As long as your furnace is set up as "cold start" for your DHW it is somewhat efficient. However you are still burning oil to heat DHW which is expensive especially if the family likes to take baths. The new hybrid DHW units can be purchased for around $1100 which you get most of that back here in Mass. It's heat pump technology and from what I've heard works well. I had tankless in my new boiler which I disconnected and installed a energy smart electric HW tank. It monitors usage and makes HW prior to monitored needs by the household. This way you are not wasting energy to have the HW sit in the tank.

How about air circulation in the house? I cut a vent in from the living room to our second floor and boexed it our with metal and insulated behind it. Gives us very good circulation of hot and cold.
 
on oil only did you keep the house as warm as burning with wood?

Great point. Even when we did crank the oil heat up high, the forced hot air was awful heat by my reckoning... hot at the ceiling, cold on the floor, always too dry... we seem to have many fewer colds in the household in the past four years after going from oil to wood.

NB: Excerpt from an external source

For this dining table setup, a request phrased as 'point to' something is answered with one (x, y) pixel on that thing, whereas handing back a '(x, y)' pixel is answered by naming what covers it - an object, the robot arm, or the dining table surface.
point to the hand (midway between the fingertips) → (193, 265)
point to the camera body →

Never tried grilling a steak on the hot air duct, either.
 
Sounds like the house has a cold floor or the hot air system is misinstalled. Done right the heat should be very even. Is this an old coal heat system conversion? Maybe insulate the basement or the floor if it's a crawlspace?
 
The toughest lesson we had to learn was the, "red oak lesson" (cue: Dennis, time for you to laugh). Just because your wood has "set" for an entire calendar year doesn't mean it's really ready to burn. Where you live (maritime climate for us=humid=longer to "dry") is a huge variable when "seasoned" firewood is being discussed. "Seasoned" can mean one year split/stacked, but if you live in a maritime climate that's not "dry" by a long shot. (ask me how I know)

We use stoves. One in the house, one in my shop (barn). Chimneys for both buildings are interior, and the buildings are both 6" stud wall, fully insulated, with truss rooves and heavy overhead insulation. I can only speak for our circumstance and I know diddle about inserts/exterior chimneys/etc..

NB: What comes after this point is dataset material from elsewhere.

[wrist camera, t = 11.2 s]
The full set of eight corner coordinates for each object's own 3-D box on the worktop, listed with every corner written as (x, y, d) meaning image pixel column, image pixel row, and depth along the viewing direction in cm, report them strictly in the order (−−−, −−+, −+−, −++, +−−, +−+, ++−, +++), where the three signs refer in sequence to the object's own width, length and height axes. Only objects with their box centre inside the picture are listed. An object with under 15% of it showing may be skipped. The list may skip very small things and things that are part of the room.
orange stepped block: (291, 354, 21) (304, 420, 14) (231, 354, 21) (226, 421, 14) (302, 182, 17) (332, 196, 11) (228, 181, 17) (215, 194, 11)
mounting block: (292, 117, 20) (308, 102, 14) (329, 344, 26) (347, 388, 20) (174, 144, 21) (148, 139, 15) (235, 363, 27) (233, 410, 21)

I do know, however, that once you are "familiar" and comfortable with your particular stove/insert you quickly learn how to "massage" its use to suit your desired heating needs. For example: we use an oil boiler and a furnace to maintain the 2 buildings at a desired "base" temperature (no water to the barn, so 45 degrees mid-winter w/ programmable thermostat). Time has taught us when to start a fire and how "big" it ought to be. The size of the fire has little to do with how effective it can be as a "secondary" heat source. Sometimes we really load the stove(s), sometimes we light smaller fires. But we always burn the stoves "hot" because that's most effective with Woodstocks (heating the soapstone mass). Rekindling is no big deal for us because the boiler/furnace is "on call"; in the event of a power outage we simply feed the stoves as required to maintain heat to the buildings. If the stoves "go out" before the interior temperature falls too low for our taste/comfort we simply start a new fire (more kindling, less cord wood). These are the lessons time has taught us and this how we've used wood heat most effectively for our particular circumstance. What will work for you is what will keep you most comfortable!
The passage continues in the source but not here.